[Extract]:
━━━━━━

My colleague Waheed Bajwa and I are teaching a Rutgers Byrne Seminar for first-year undergraduates this fall. The title of the course is Data: What is it Good For? (Absolutely Something), a reference which I am sure will be completely lost on the undergrads. The point of the course is to talk about “data” (what is it, exactly?), how it gets turned into “information,” and then perhaps even “knowledge,” with all of the pitfalls along the way. So it’s a good opportunity to talk about philosophy (e.g. epistemology), mathematics/statistics (e.g. undersampling, bias, analysis), engineering (e.g. storage, transmission), science (e.g. reduplication, retraction), and policy (e.g. privacy). It’s supposed to be a seminar class with lots of discussion, and the students can be expected to do a little reading outside of class. We have a full roster of 20 signed up, so managing the discussion might be a bit tricky, of course.

━━━━━━

[What is expected]: According to the post above, how many students have signed up for the seminar?

[Extracted material]:
━━━━━━

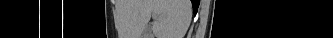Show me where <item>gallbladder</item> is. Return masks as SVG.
<instances>
[{
  "label": "gallbladder",
  "mask_w": 333,
  "mask_h": 38,
  "mask_svg": "<svg viewBox=\"0 0 333 38\" xmlns=\"http://www.w3.org/2000/svg\"><path fill=\"white\" fill-rule=\"evenodd\" d=\"M151 37V28L147 26L142 32V38H150Z\"/></svg>",
  "instance_id": "1"
}]
</instances>
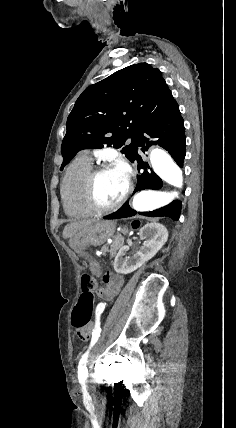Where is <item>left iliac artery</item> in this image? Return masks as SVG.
<instances>
[{
	"instance_id": "1",
	"label": "left iliac artery",
	"mask_w": 236,
	"mask_h": 428,
	"mask_svg": "<svg viewBox=\"0 0 236 428\" xmlns=\"http://www.w3.org/2000/svg\"><path fill=\"white\" fill-rule=\"evenodd\" d=\"M104 308H105V304L103 303L98 304L96 308V324L92 332V339H91V344L89 349H91V347L97 342L98 338L100 337V333H101L100 314L103 312ZM88 355H89V350L85 354H83L82 358L79 361L78 377H84V378L88 377V370L86 367Z\"/></svg>"
}]
</instances>
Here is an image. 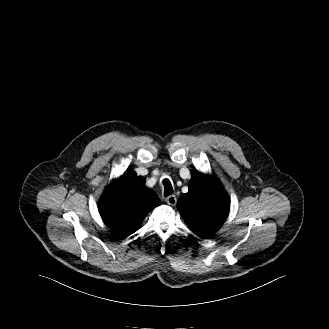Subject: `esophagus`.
Listing matches in <instances>:
<instances>
[{"label":"esophagus","mask_w":329,"mask_h":329,"mask_svg":"<svg viewBox=\"0 0 329 329\" xmlns=\"http://www.w3.org/2000/svg\"><path fill=\"white\" fill-rule=\"evenodd\" d=\"M165 201L167 202V204L174 206L177 202V198L175 195H170L166 197Z\"/></svg>","instance_id":"obj_1"}]
</instances>
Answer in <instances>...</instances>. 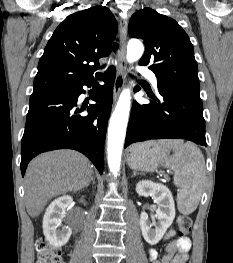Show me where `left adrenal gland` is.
<instances>
[{"label": "left adrenal gland", "mask_w": 233, "mask_h": 263, "mask_svg": "<svg viewBox=\"0 0 233 263\" xmlns=\"http://www.w3.org/2000/svg\"><path fill=\"white\" fill-rule=\"evenodd\" d=\"M139 174H141V173L134 171L132 177H135L136 175H139Z\"/></svg>", "instance_id": "obj_1"}]
</instances>
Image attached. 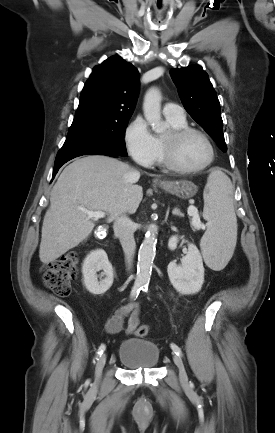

━━━━━━

[Written solution]: Twenty, a full roster.